In this command, -d',' sets the delimiter to a comma, and -f2 tells cut to extract the second field from each line in the mte.csv file:

Using Custom Delimiters in cut

The cut command uses a tab as a delimiter, by default. However, if your fields are separated by something other than a tab, use -d to set the right one. For example, we can get the fifth word from a space-separated sentence using the -d delimiter as follows:

echo "Hey! Geeks Welcome to Maketecheasier.com" | cut -d ' ' -f 5

Skipping Certain Fields During Extraction

You can exclude specific fields while extracting text from a file by using the --complement option with the cut command. This option instructs the cut command to output all fields except the specified ones:

cut -d',' -f1 mte.csv --complement

This command will skip the first column and return the rest of the content:

Changing the Default Delimiter in Output

By default, the cut command preserves the input delimiter in the output when extracting fields. However, you can change the output delimiter using the --output-delimiter option when working with field-based extraction:

cut -d',' -f1-3 --output-delimiter='-' mte.csv

This command uses the hyphen - as a separator in the output:

Using cut with Other Useful Linux Commands

You can also use cut with other Linux commands using the pipeline symbol.
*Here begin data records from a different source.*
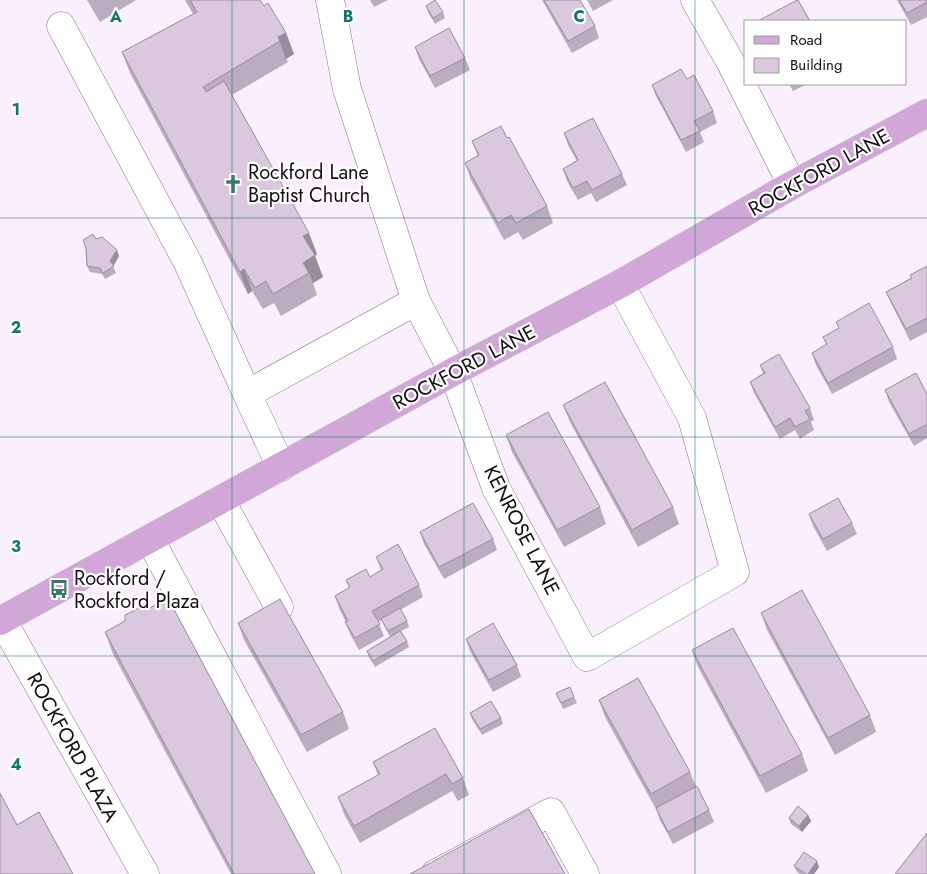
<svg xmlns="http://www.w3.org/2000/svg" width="927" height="874" font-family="Jost,sans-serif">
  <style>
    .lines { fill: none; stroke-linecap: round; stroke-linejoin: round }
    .minor-casing { stroke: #867589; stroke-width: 29 }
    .major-casing { stroke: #d4d3d5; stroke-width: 29 }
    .minor { stroke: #fff; stroke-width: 28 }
    .major { stroke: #d0a7d7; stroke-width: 28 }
    .wall { fill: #bbacbf }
    .shaded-wall { fill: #998c9b }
    .building { fill: #dac8de; stroke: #998c9b }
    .grid { fill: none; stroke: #0f766e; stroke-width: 1; stroke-opacity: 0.55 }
    .labels { text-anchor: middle; stroke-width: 4.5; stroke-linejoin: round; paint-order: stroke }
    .poi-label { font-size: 20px; fill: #120c13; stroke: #fff; text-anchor: start }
    .street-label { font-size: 20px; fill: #120c13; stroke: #fff }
    .grid-label { font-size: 16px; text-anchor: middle; font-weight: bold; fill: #0f766e; stroke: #fff; stroke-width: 4.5; stroke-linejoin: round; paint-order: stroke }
  </style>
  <rect width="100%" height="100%" fill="#faeffc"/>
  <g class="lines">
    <!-- minor casing -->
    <g class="minor-casing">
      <g id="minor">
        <path d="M330 0 347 89 416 301"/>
        <path d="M695 0 731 63 792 185"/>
        <path d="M61 26 188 263 247 394"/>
        <path d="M281 467 247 394 416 301 453 372 496 488 587 657 735 572 692 418 620 284"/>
        <path d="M221 501 279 607"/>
        <path d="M150 539 327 874"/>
        <path d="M2 620 145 874"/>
        <path d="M435 874 551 812 585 874"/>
      </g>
    </g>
    <!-- major casing -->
    <g class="major-casing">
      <path id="major" d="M0 621 453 372 620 284 792 185 927 113"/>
    </g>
    <!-- minor -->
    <use href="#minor" class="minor"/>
    <!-- major -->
    <use href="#major" class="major"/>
  </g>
  <!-- wall -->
  <g class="wall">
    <path d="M87 0H136L100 22Z"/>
    <path d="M185 0H260L264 6 286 33 294 54 286 59 288 62 232 95 317 254 315 256 323 277 313 283 317 295 281 316 274 303 263 309 252 291 248 294 130 73 122 52 193 14Z"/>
    <path d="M370 0H388L374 7Z"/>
    <path d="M542 0H580L595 26 599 38 572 53Z"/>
    <path d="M587 0H613L593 11Z"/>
    <path d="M897 0H927V17L911 25Z"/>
    <path d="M426 6 443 12 445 18 435 24 428 12Z"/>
    <path d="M415 47 465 58 470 70 435 88 419 59Z"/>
    <path d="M687 79 713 111 717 123 700 132 704 142 686 152 656 96 652 85Z"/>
    <path d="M789 84H807L793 91Z"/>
    <path d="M564 133 622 174 627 185 596 202 591 193 578 200 567 181 563 169 577 161 568 145Z"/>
    <path d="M507 138 547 206 553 223 523 240 518 232 504 240 471 180 465 163 478 156 472 141Z"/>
    <path d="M96 239 119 256 113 266 116 273 105 279 102 274 90 272 87 266 86 248Z"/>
    <path d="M927 266V332L910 341 891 303 886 292 911 278Z"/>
    <path d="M836 322 893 347 897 359 832 394 816 365 812 353 826 345 823 337 839 328Z"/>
    <path d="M760 365 810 408 814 420 811 422 814 430 800 439 795 430 780 439 754 393 750 382 763 373Z"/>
    <path d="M885 390 927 394V438L914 446 889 402Z"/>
    <path d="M563 405 673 507 679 524 638 547 570 422Z"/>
    <path d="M506 435 600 507 606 524 564 547 512 452Z"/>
    <path d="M809 514 852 523 857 534 827 551 813 526Z"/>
    <path d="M420 532 493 539 497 550 444 579 424 544Z"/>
    <path d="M376 557 419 585 423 597 400 610 407 621 409 627 401 631 407 641 409 647 375 667 369 657 367 651 390 637 384 625 382 620 378 622 384 636 359 650 350 634 345 622H346L339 608 335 596 349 588 346 580 370 577 381 570Z"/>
    <path d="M761 613 870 715 876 732 835 755 767 630Z"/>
    <path d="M238 623 343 712 349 729 307 752 244 640Z"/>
    <path d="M105 632 315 874H231L113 654Z"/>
    <path d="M466 639 517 665 521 677 493 692 470 651Z"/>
    <path d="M692 650 802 754 808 771 766 793 698 667Z"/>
    <path d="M556 693 574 697 577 703 563 709Z"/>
    <path d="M599 700 690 772 696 787 709 810 714 822 673 844 660 820 657 811 605 717Z"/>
    <path d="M470 713 501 718 503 724 482 735 472 719Z"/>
    <path d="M435 728 463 778 469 795 458 801 452 791 360 843 344 814 338 797 378 775 373 762Z"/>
    <path d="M808 815 811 821 802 832 791 824 789 818Z"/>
    <path d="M794 866 819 867 814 874H800L797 872Z"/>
  </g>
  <!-- shaded-wall -->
  <g class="shaded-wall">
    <path d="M286 33 294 54 286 59 278 37Z"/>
    <path d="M309 233 317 254 315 256 323 277 313 283 309 273 303 263V236Z"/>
    <path d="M117 250 119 256 113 267 110 261Z"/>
    <path d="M244 269 252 291 248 294 240 272Z"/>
    <path d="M808 815 811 821 802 832 799 826Z"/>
    <path d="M817 861 819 867 814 874H808Z"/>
  </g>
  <!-- building -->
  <g class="building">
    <path d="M190 0H260L264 6 268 3 286 33 278 37 280 41 203 87 206 92 224 81 309 233 303 236 315 255 303 263 309 273 273 294 266 281 255 288 244 269 240 272 122 52 197 12Z"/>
    <path d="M435 0 443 12 433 18 426 6Z"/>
    <path d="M544 0H580L595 26 568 41Z"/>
    <path d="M797 0H798L810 21H758Z"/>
    <path d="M899 0H927V2L907 13Z"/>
    <path d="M449 28 465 58 430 76 415 47Z"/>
    <path d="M681 69 687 79 694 75 713 111 694 121 700 131 681 140 652 85Z"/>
    <path d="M593 118 622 174 592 190 587 181 573 188 563 169 578 160 564 133Z"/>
    <path d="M501 126 507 138 509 137 547 206 516 223 511 215 498 223 465 163 479 155 472 141Z"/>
    <path d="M93 234 96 239 102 237 117 250 110 261 114 266 103 273 100 268 87 266 86 248 83 240Z"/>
    <path d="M927 266V318L906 329 886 292 912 278 910 275Z"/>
    <path d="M869 303 893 347 828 383 812 353 827 344 823 337 839 328 836 322Z"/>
    <path d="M779 354 810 408 805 411 810 419 795 427 790 418 775 427 750 382 765 373 760 365Z"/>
    <path d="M916 373 927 394V424L909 434 885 390Z"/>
    <path d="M605 382 673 507 632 530 563 405Z"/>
    <path d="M548 412 600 507 557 530 506 435Z"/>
    <path d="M838 498 852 523 823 539 809 514Z"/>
    <path d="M473 503 493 539 439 567 420 532Z"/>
    <path d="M398 544 419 585 372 611 380 624 355 638 345 622 348 621 335 596 350 587 346 580 366 569 370 577 383 569 376 557Z"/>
    <path d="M802 590 870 715 828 738 761 613Z"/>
    <path d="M168 598 315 874H234L105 632 125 621V615L139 608 146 610Z"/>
    <path d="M280 599 343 712 301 735 238 623Z"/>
    <path d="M400 608 407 621 388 631 381 619Z"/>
    <path d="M493 623 517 665 489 680 466 639Z"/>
    <path d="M733 628 802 754 760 776 692 650Z"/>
    <path d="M400 631 407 641 373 661 367 651Z"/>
    <path d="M638 678 690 772 651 794 599 700Z"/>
    <path d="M570 687 574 697 561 703 556 693Z"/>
    <path d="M491 701 501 718 480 729 470 713Z"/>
    <path d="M435 728 463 778 452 784 446 774 354 826 338 797 380 774 373 762Z"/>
    <path d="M697 786 709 810 668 832 656 808Z"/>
    <path d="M0 793 17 825 39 812 73 874H0Z"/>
    <path d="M798 806 808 815 799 826 789 818Z"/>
    <path d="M529 809 565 874H410Z"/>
    <path d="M927 833V874H895Z"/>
    <path d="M804 852 817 861 808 874H806L794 866Z"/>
  </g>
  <!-- grid -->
  <path class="grid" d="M232 0V874M464 0V874M695 0V874M0 218H927M0 437H927M0 656H927"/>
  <!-- icons -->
  <defs>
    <g id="church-bare" transform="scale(1.5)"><path d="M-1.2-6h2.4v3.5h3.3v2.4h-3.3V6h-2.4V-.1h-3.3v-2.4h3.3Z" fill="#387968" stroke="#fff" stroke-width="2.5" paint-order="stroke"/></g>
    <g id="bus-bare" transform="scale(1.5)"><path d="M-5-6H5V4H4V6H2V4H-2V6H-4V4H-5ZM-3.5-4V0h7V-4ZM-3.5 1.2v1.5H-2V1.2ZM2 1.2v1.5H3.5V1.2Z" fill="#387968" stroke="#fff" stroke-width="2.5" paint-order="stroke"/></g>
  </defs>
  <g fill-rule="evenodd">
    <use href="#church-bare" x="233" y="184"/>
    <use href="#bus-bare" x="59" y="589"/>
  </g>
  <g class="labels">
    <!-- poi labels -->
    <g class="poi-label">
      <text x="248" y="179">Rockford Lane<tspan x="248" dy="23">Baptist Church</tspan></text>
      <text x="74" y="585">Rockford /<tspan x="74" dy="23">Rockford Plaza</tspan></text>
    </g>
    <!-- street labels -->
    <g class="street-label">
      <text transform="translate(819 172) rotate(-29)" y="7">ROCKFORD LANE</text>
      <text transform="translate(464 367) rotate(-28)" y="7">ROCKFORD LANE</text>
      <text transform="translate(522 530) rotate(63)" y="7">KENROSE LANE</text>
      <text transform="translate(73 747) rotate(61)" y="7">ROCKFORD PLAZA</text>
    </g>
  </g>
  <g class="grid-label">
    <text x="116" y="22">A</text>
    <text x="348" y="22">B</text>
    <text x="579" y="22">C</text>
    <text x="16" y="115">1</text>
    <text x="16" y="333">2</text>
    <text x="16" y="552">3</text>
    <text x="16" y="770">4</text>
  </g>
  <!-- legend -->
  <rect x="744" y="20" width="162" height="65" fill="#ffffff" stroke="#a09ea1"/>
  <rect x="754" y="36" width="25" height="8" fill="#d0a7d7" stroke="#a09ea1"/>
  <text x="790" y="45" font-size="15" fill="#120c13">Road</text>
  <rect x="754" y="58" width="25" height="15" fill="#dac8de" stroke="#a09ea1"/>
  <text x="790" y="70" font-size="15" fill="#120c13">Building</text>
</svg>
For example, the following command extracts the first 5 characters from each line of the who command’s output:

who | cut -c 1-5

In the following example, we use the cut command along with head to display the first two lines of the “mte.csv” file and extract only the empName and empDesig fields:

head -n 2 mte.csv | cut -d ',' -f2,3

Managing Irregular Data Formats with Linux cut Command

The cut command works best when the data is neatly organized, with the same delimiter (like a comma or tab) separating each part. But if the file has uneven spaces or mixed delimiters, cut might not work well on its own. In such situations, it’s useful to first clean up the data using commands like tr or sed to make sure cut can extract the right parts.

Handling Extra Spaces

Consider a file named “mteData.txt” where fields are separated by multiple spaces, as shown below:

cat mteData.txt

Since cut expects a single, consistent delimiter, we can simplify the spacing using tr before applying cut:

cat mteData.txt | tr -s ' ' | cut -d ' ' -f1-2

This command reads the content of “mteData.txt”, uses tr to replace multiple spaces with a single space, and then uses cut to extract the first two fields separated by space:

Handling Mixed Delimiters

If a file uses a combination of spaces and commas as delimiters, we can normalize the format using sed. For example, a file named “mteData1.txt” contains the following content:

cat mteData1.txt

Let’s use the sed command with the cut command to replace all spaces with a comma and then extract the first and third comma-separated fields:

sed 's/ /,/g' mteData1.txt | cut -d ',' -f1,3

Wrapping Up

In this article, we explored the Linux cut command, a useful command in Linux for extracting data from files or piped input. With its simple syntax, you can easily get characters, bytes, or fields based on a delimiter. We also demonstrated how to use the cut command with other commands like tr, sed, and head to manage messy data and simplify the output. Whether you’re working with CSV files, analyzing logs, or cleaning up data, the cut command is a must-have tool for text processing on Unix-like systems.